## INSTRUCTIONS TO FOLLOW
Format the listing below as a Markdown table with two columns, Row and Line, putting each line of text in its own numbered row, leaving out blank lines and the pictures.

[[ DATA IN THIS EXERCISE open ]]

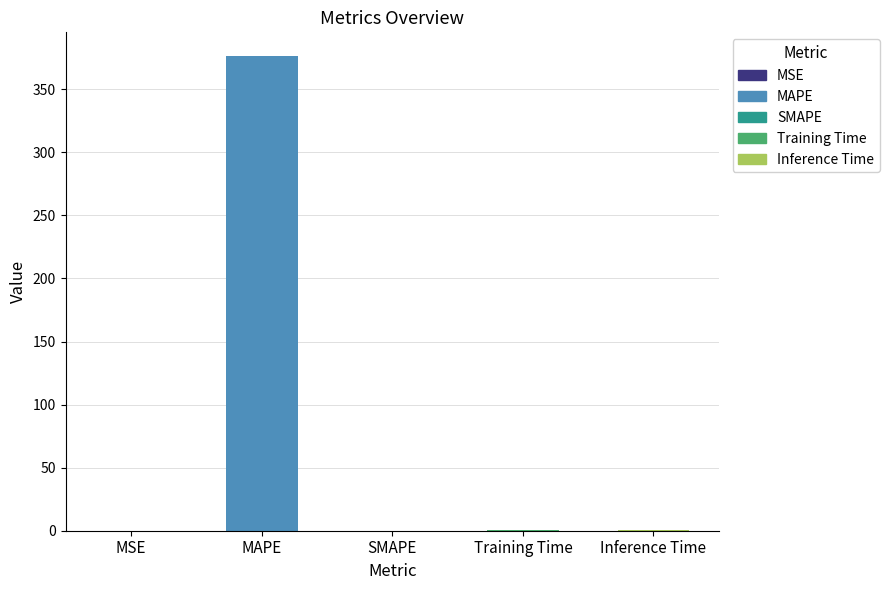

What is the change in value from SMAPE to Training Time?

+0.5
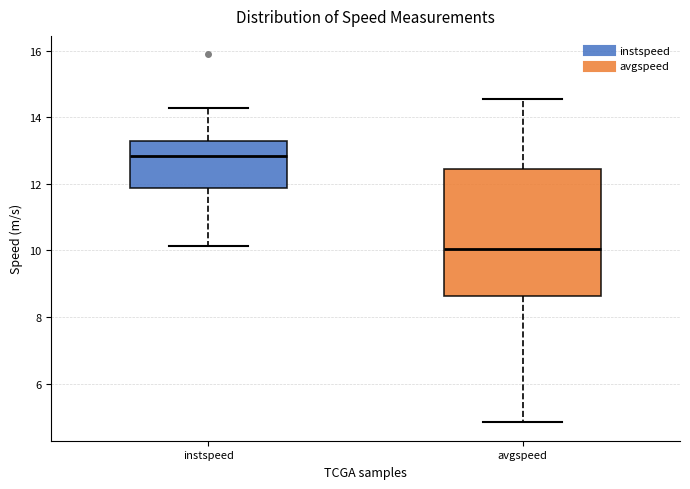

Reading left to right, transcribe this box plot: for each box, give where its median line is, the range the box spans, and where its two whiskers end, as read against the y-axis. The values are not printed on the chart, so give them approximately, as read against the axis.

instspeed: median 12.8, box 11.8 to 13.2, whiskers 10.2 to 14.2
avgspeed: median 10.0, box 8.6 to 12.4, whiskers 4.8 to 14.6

[[ DATA IN THIS EXERCISE closed ]]

## SOLUTION
| Row | Line |
|---|---|
| 1 | What is the change in value from SMAPE to Training Time? |
| 2 | +0.5 |
| 3 | Reading left to right, transcribe this box plot: for each box, give where its median line is, the range the box spans, and where its two whiskers end, as read against the y-axis. The values are not printed on the chart, so give them approximately, as read against the axis. |
| 4 | instspeed: median 12.8, box 11.8 to 13.2, whiskers 10.2 to 14.2 |
| 5 | avgspeed: median 10.0, box 8.6 to 12.4, whiskers 4.8 to 14.6 |